THE INTERRELATIONSHIP BETWEEN TERMA AND DOSTON IN THE SURKHANDARYA EPIC-SINGING SCHOOL
Keywords:
Surkhandarya epic school; terma; doston; bakhshi art; Sherabad school; Uzbek folklore; oral tradition; dombra; intangible cultural heritage; epic performance.Abstract
This article examines the artistic, functional, compositional, and performative interrelationship between terma and doston in the Surkhandarya epic-singing school, one of the most expressive regional forms of Uzbek bakhshi culture.
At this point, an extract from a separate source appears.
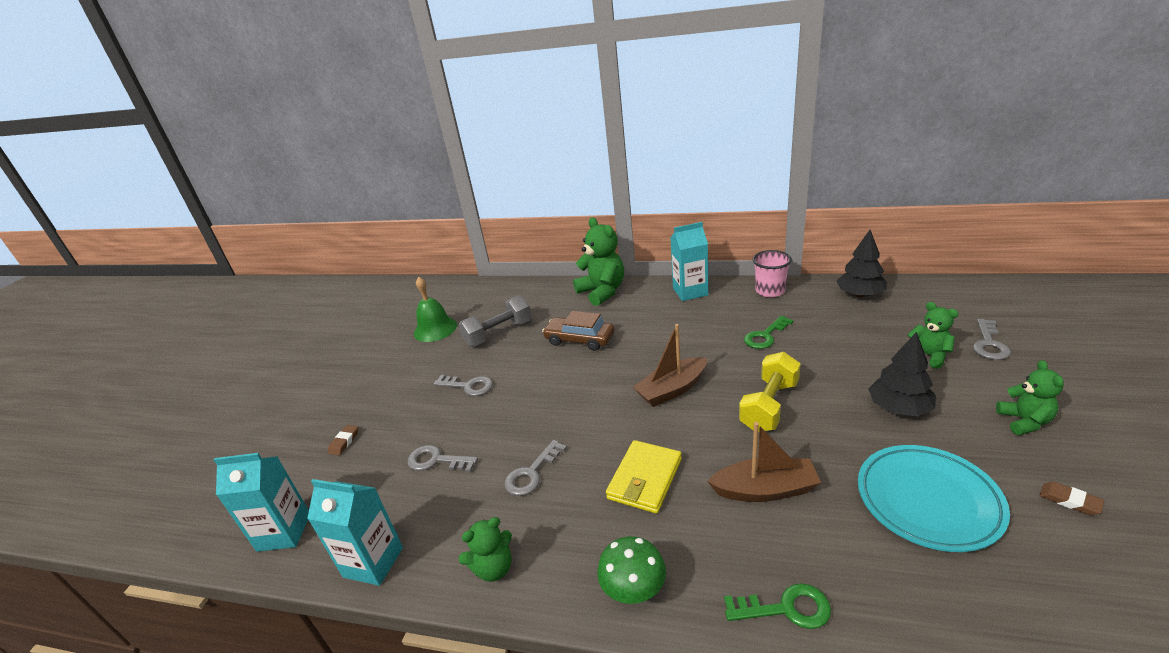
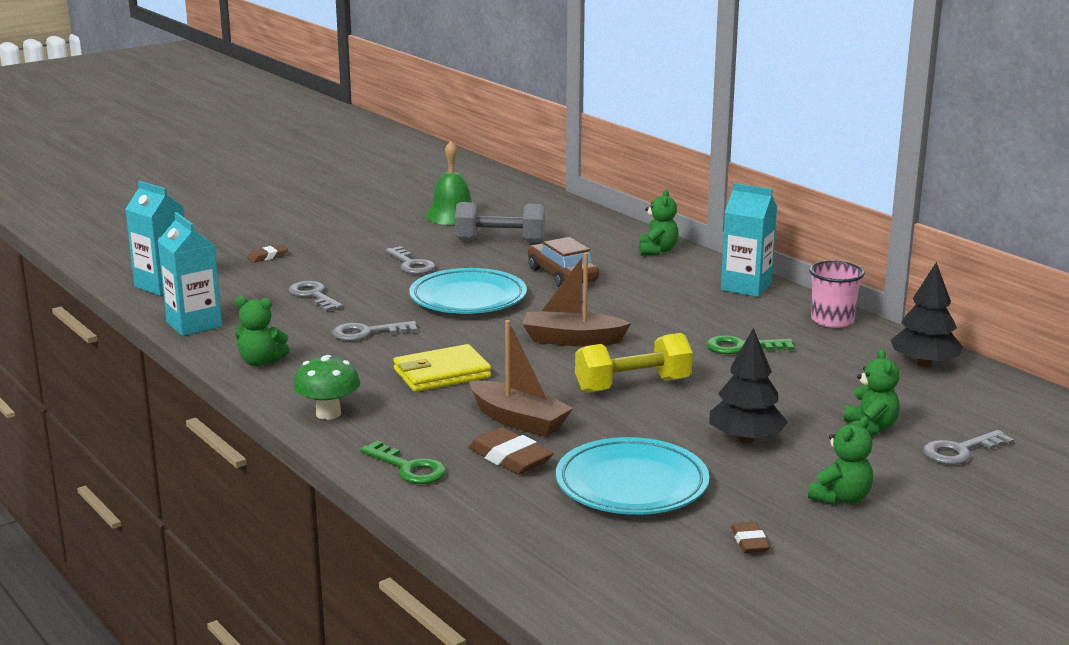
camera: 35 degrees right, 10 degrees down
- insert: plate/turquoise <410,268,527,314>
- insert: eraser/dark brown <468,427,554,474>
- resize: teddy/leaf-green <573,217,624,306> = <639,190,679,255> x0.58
The relevance of the topic is determined by the renewed scholarly and institutional attention to intangible cultural heritage, by the official recognition of bakhshi art as a significant national value, and by the fact that the Surkhandarya and Sherabad performance environments have preserved a living system in which epic narration, instrumental accompaniment, oral memory, and ethical instruction are inseparable. In Uzbek folklore, doston is usually understood as a large-scale lyrical-epic narrative that embodies heroic, romantic, historical, social, and moral experience, while terma is a shorter lyrical or lyrical-epic genre performed by bakhshi singers in the form of praise, reflection, moral counsel, social evaluation, instrumental glorification, or introductory address [1; 2]. However, the practical life of oral performance shows that these two genres should not be studied as isolated textual units. In the Surkhandarya school, terma prepares the communicative and emotional space of performance, reveals the worldview of the bakhshi, activates the symbolic authority of the dombra, and creates a transition into the broader epic world, whereas doston expands the same ethical, thematic, formulaic, and melodic resources into plot, character, conflict, and resolution. The article applies historical-comparative, structural-poetic, functional, and performance-oriented methods in order to define the mechanisms through which terma and doston interact. The results show that their relationship is realized through performative initiation, thematic concentration, formulaic continuity, melodic transition, moral framing, and pedagogical transmission within the master-apprentice tradition. The conclusion argues that terma is not merely a minor song preceding a doston; it is a condensed epic code through which the bakhshi opens the narrative universe, negotiates the audience's attention, and establishes the moral horizon of the performance. Accordingly, doston may be interpreted as the expanded narrative realization of the values concentrated in terma.